Nurturing Relationships Outside of Work (w/ Cheryl Nitz) S1:E7
In this episode of In Case You Forget, Jami and Jamie sit down with Cheryl Nitz, a licensed clinical social worker and university department chair, to navigate the unique tension caseworkers face: carrying heavy, profound stories that are not theirs to share. Drawing from her doctoral research on attachment and her decades of clinical and personal experience as an adoptive parent, Cheryl discusses the practice of being 100% present with clients while successfully releasing that burden at the end of the day. The conversation highlights how caseworkers can protect client confidentiality as a sacred trust while still inviting external friends and family to care for their own emotional needs. Cheryl offers profound reminders that while frontline workers cannot control case outcomes, their obedience and presence build lasting, life-changing bridges of hope.
About the Guest
Cheryl Nitz is a Licensed Clinical Social Worker (LCSW) with over 30 years of experience specializing in trauma, attachment, foster care, and adoption. She serves as the Chair of the Department of Social Work at Liberty University, where she helps prepare future social workers to lead with compassion and a commitment to justice.

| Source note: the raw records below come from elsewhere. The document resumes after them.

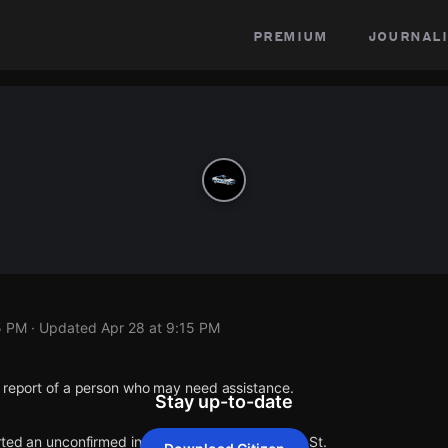
premium
journali
5 PM
· Updated
Apr 28 at 9:15 PM
1 report of a person who may need assistance.
Stay up-to-date
rted an unconfirmed incident at Curtis St & Main St.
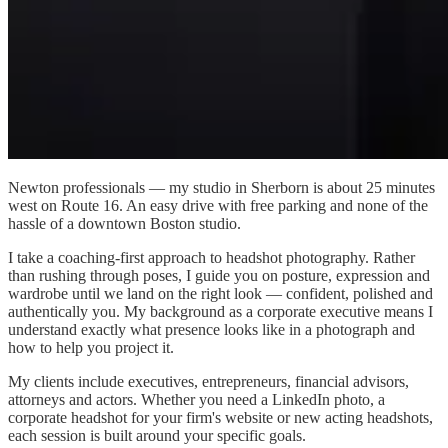
Newton professionals — my studio in Sherborn is about 25 minutes
west on Route 16. An easy drive with free parking and none of the
hassle of a downtown Boston studio.
I take a coaching-first approach to headshot photography. Rather
than rushing through poses, I guide you on posture, expression and
wardrobe until we land on the right look — confident, polished and
authentically you. My background as a corporate executive means I
understand exactly what presence looks like in a photograph and
how to help you project it.
My clients include executives, entrepreneurs, financial advisors,
attorneys and actors. Whether you need a LinkedIn photo, a
corporate headshot for your firm's website or new acting headshots,
each session is built around your specific goals.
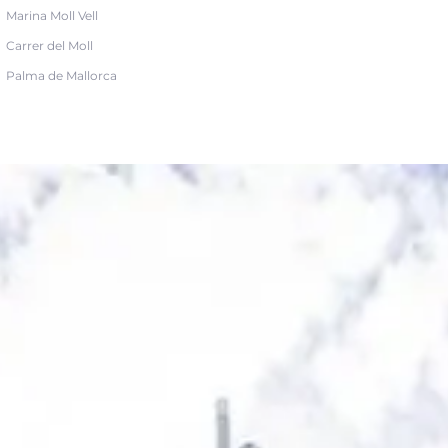
Marina Moll Vell
Carrer del Moll
Palma de Mallorca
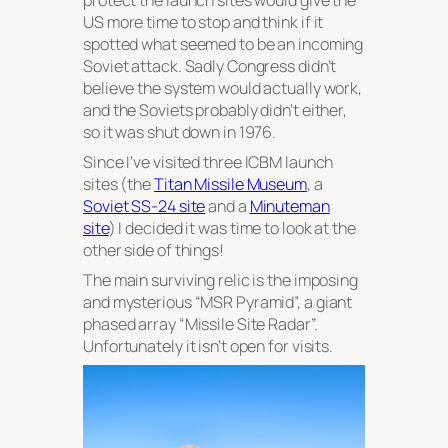
US more time to stop and think if it
spotted what seemed to be an incoming
Soviet attack. Sadly Congress didn’t
believe the system would actually work,
and the Soviets probably didn’t either,
so it was shut down in 1976.
Since I’ve visited three ICBM launch
sites (the
Titan Missile Museum
, a
Soviet SS-24 site
and a
Minuteman
site
) I decided it was time to look at the
other side of things!
The main surviving relic is the imposing
and mysterious “MSR Pyramid”, a giant
phased array “Missile Site Radar”.
Unfortunately it isn’t open for visits.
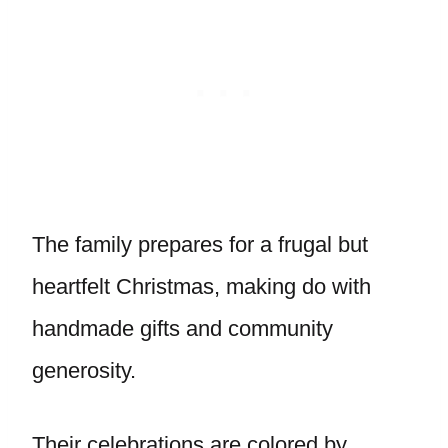
The family prepares for a frugal but
heartfelt Christmas, making do with
handmade gifts and community
generosity.
Their celebrations are colored by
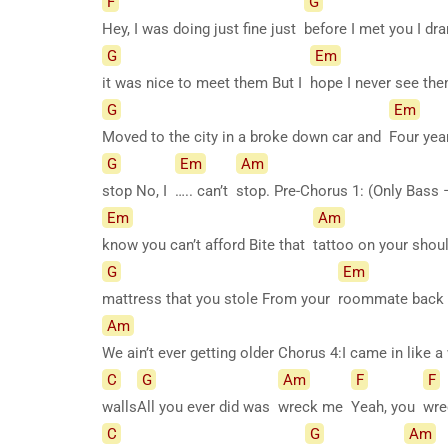
F
G
Hey, I was doing just fine just
before I met you I d
G
Em
it was nice to meet them But I
hope I never see t
G
Em
Moved to the city in a broke down car and
Four yea
G
Em
Am
stop No, I
….. can’t
stop. Pre-Chorus 1: (Only Bas
Em
Am
know you can’t afford Bite that
tattoo on your shou
G
Em
mattress that you stole From your
roommate back i
Am
We ain’t ever getting older Chorus 4:I came in like
C
G
Am
F
F
walls
All you ever did was
wreck me
Yeah, you
wr
C
G
Am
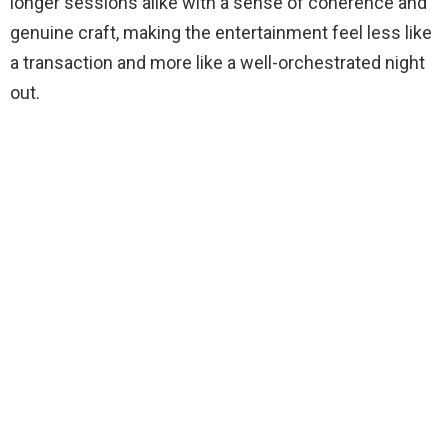
longer sessions alike with a sense of coherence and
genuine craft, making the entertainment feel less like
a transaction and more like a well-orchestrated night
out.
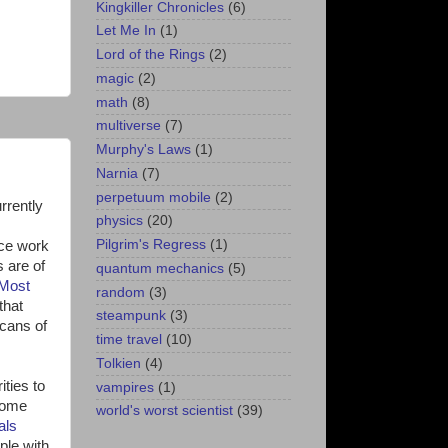
Kingkiller Chronicles
(6)
Let Me In
(1)
Lord of the Rings
(2)
magic
(2)
math
(8)
multiverse
(7)
Murphy's Laws
(1)
Narnia
(7)
perpetuum mobile
(2)
urrently
physics
(20)
Pilgrim's Regress
(1)
nce work
 are of
quantum mechanics
(5)
Most
random
(3)
that
steampunk
(3)
scans of
time travel
(10)
Tolkien
(4)
ities to
vampires
(1)
Some
world's worst scientist
(39)
als
ple with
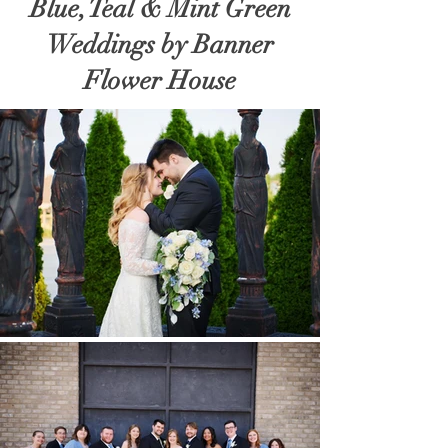
Blue, Teal & Mint Green
Weddings by Banner
Flower House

Cheryl brings deep personal insight to her work as a foster and adoptive mother of four and a grandparent of six, with doctoral research focused on attachment and emotional intimacy.
In This Episode
* Navigating the emotional cost of walking through trauma and pain with families without becoming calloused or distant.
* The theological peace of realizing you are not responsible for the ultimate outcome of a child's life, only for your individual faithfulness to the tasks given.
* Depersonalizing difficult behaviors by recognizing that biological families and children often respond out of their own historical trauma.
* Developing specific personal transition rituals—such as prayer, classic rock, or visual boundaries—to mark the clear separation between work life and home life.
* Overcoming the "compulsive caregiver" mindset to communicate personal limitations and accept reciprocity in primary attachments.
* Understanding that friends serve different functions: learning when to lean on friends who bring lightness and laughter versus those who speak direct truth.
* How to invite personal community to support your heart through heavy seasons without breaking client privacy or sharing identifying details.
* Honoring key strategic moments by listening to a client's venting process fully before jumping in with platitudes, Bible verses, or quick solutions.